Journal

Sunday, March 19, 2006

Mystery Dada Tomato Threats

A mysterious communication arrived via my agent. It's a letter purporting to be from a lawyer which, as far as I can tell, seems to be ordering me to take down a link to a website, without actually ever giving the actual URL of the website I am meant to have linked to. The letter also seems to be suggesting that I own or control or have something to do with a website (http://www.tomatoesareevil.com/) that I manifestly don't, as the simplest websearch or WHOIS check would tell you. In addition it talks about me infringing the trademark and copyright, by linking, of a mostly forgotten movie. A Google for the web-site of the movie in question (which I vaguely remember as being a bad film that aspired to be "so bad it's good" but never got there) revealed an official website with 77 links to it, none of which, I'm happy to say, according to a Google link-search I did, came from www.neilgaiman.com.

Are they real lawyers, the people who wrote this odd letter, the kind who went to law school?Are they actually billing someone for writing these "take down your non-existent link to an unspecified website" letters?
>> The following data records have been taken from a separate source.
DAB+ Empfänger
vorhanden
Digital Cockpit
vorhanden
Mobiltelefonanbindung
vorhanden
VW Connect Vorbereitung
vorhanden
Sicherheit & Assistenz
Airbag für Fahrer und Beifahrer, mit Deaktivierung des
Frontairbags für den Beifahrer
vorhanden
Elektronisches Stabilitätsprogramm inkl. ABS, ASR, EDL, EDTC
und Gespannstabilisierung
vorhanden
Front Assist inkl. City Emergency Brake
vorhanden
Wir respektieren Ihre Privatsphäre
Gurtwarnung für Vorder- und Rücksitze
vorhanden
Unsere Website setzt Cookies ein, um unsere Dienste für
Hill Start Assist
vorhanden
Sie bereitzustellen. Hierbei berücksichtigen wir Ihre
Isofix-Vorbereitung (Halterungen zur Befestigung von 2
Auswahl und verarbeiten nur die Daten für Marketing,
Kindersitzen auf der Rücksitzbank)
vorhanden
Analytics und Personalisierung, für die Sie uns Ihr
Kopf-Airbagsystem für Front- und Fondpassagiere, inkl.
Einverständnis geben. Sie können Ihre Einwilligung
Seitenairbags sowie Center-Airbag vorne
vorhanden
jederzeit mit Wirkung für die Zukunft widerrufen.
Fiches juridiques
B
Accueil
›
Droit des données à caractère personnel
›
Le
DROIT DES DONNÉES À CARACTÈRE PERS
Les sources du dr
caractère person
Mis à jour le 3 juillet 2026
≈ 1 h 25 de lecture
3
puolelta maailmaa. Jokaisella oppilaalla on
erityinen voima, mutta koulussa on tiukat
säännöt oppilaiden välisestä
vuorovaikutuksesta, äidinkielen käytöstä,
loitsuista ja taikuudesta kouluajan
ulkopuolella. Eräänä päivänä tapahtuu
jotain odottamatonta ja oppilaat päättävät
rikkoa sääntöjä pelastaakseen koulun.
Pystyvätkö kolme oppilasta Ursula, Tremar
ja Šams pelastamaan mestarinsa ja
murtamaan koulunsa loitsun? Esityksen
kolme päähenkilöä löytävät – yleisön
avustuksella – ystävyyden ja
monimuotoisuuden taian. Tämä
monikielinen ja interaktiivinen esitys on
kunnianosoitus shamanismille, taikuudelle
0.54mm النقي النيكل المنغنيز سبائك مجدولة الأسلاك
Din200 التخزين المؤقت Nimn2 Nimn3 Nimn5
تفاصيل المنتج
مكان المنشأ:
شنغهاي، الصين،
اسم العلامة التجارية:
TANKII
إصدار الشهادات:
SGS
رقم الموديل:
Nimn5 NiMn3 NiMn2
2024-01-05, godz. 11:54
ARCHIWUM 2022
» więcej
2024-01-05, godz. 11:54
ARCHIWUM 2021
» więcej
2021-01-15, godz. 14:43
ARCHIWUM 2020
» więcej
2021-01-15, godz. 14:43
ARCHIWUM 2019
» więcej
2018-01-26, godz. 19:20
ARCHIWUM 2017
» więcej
Is it an internet prank? Is there really a "Mark I. Reichenthal", a "Branfman and Associates", a "Beth Reno"? Are they perhaps surrealist lawyers, or cooler than that, Dada lawyers, who have decided to spread artistic confusion and mystery across the web with their "legal letters"?

I'm posting the letter here in the hope that one of my readers can shed light on its myriad puzzles for me, and also, if it is indeed, as I would like to think, a Dada art event, that others can bask in its aesthetic glow.

(Personally, I shall take it as a reminder that I'm meant to finish making the labels for the demonic salsa jars and send them out to do good in the world.)